Q11: Could the authors elaborate on why this (non-shift-invariant kernels) fails to meet diversity evaluation requirements?

R11: Thank you for your question. We agree with the necessity of shift-invariant kernels in diversity evaluation. However, we would clarify our claim for three following reasons:

  • A general diversity evaluation method should ideally accommodate various scenarios, including those involving non-shift-invariant kernels, to ensure broader applicability.
  • Scenarios that may require non-shift-invariant kernels include the evaluation of diversity in image modalities, which often necessitates capturing higher-level features such as textures and edge information. In such cases, more complex kernels (e.g., polynomial kernels) are often needed to capture these nonlinear features.
  • Certain non-shift-invariant kernels exhibit robustness to noise and outliers[1], ensuring that the diversity evaluation results are not unduly affected by a small amount of anomalous data. This robustness is also essential for effective diversity evaluation.

Reference:

[1] Kernel approximation using analogue in-memory computing, Nature 2024.

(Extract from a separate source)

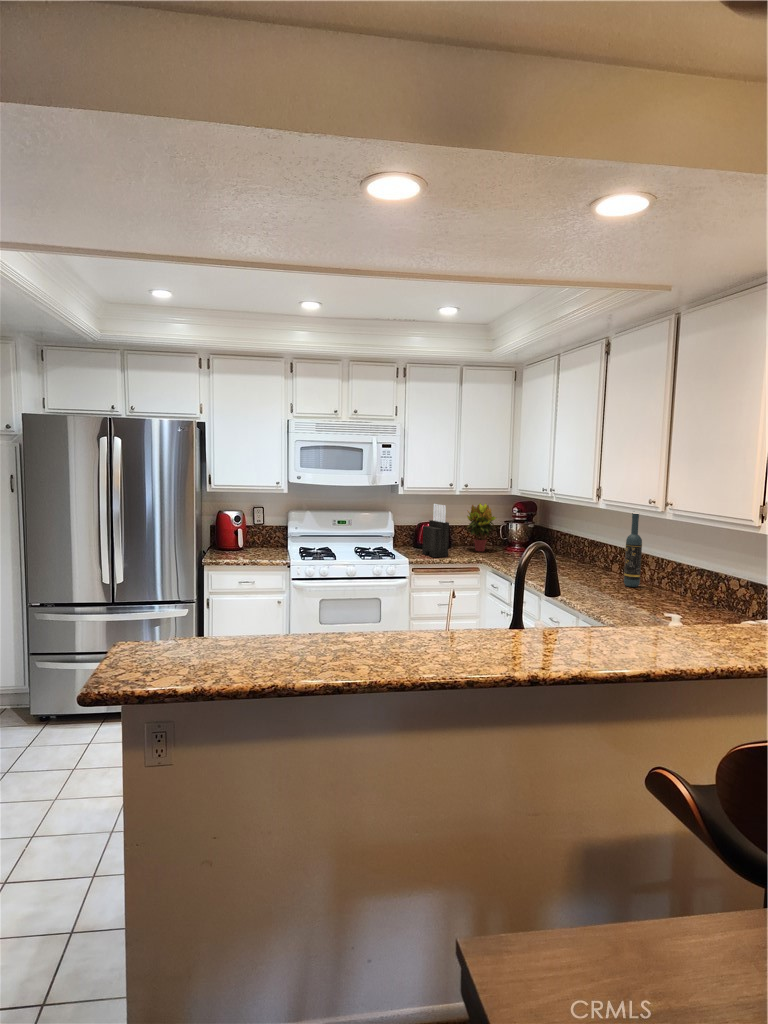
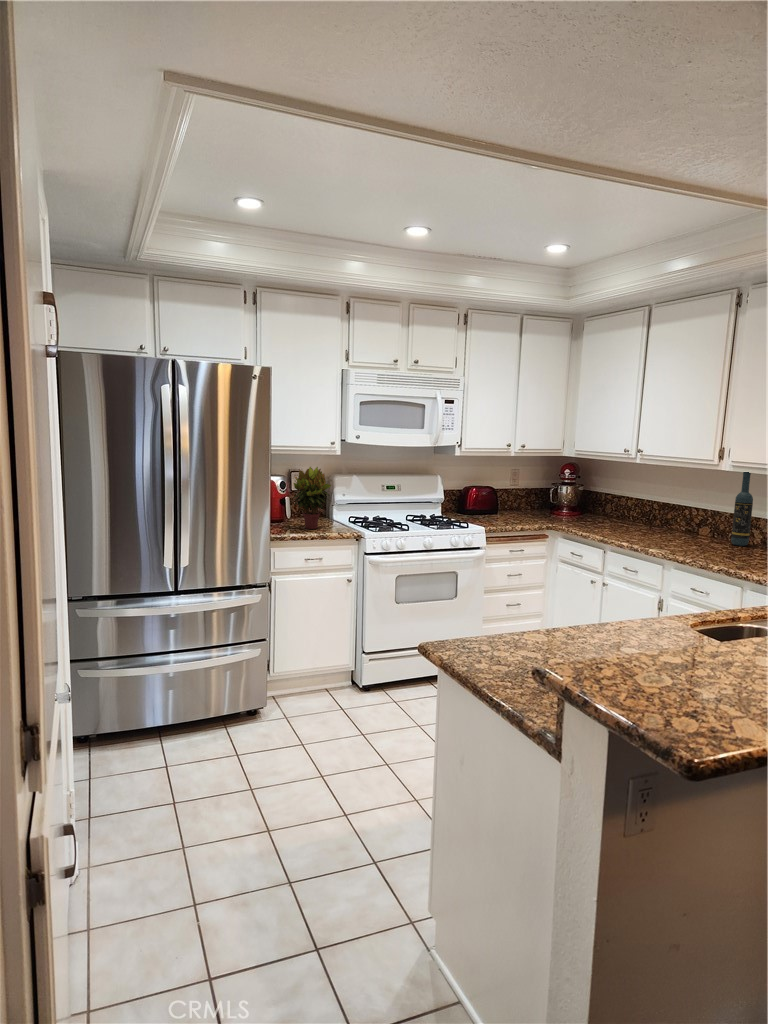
potted plant: present [467,503,496,551] -> present [294,467,331,529]
knife block: present [422,504,449,557] -> none [482,466,515,523]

We once again thank you for your highly constructive comments, which have been extremely helpful in improving the quality of our work.

最终决定

The paper introduces a method for measuring the diversity in synthetic datasets in the context of classification. There method addresses a timely question about measuring diversity in synthetic datasets with a computationally efficient procedure. The proofs of the theoretical claims appear to be sound. The comparison with the Vendi score, however, appears to be incomplete, as it is unclear whether the proposed score is genuinely a more useful metric.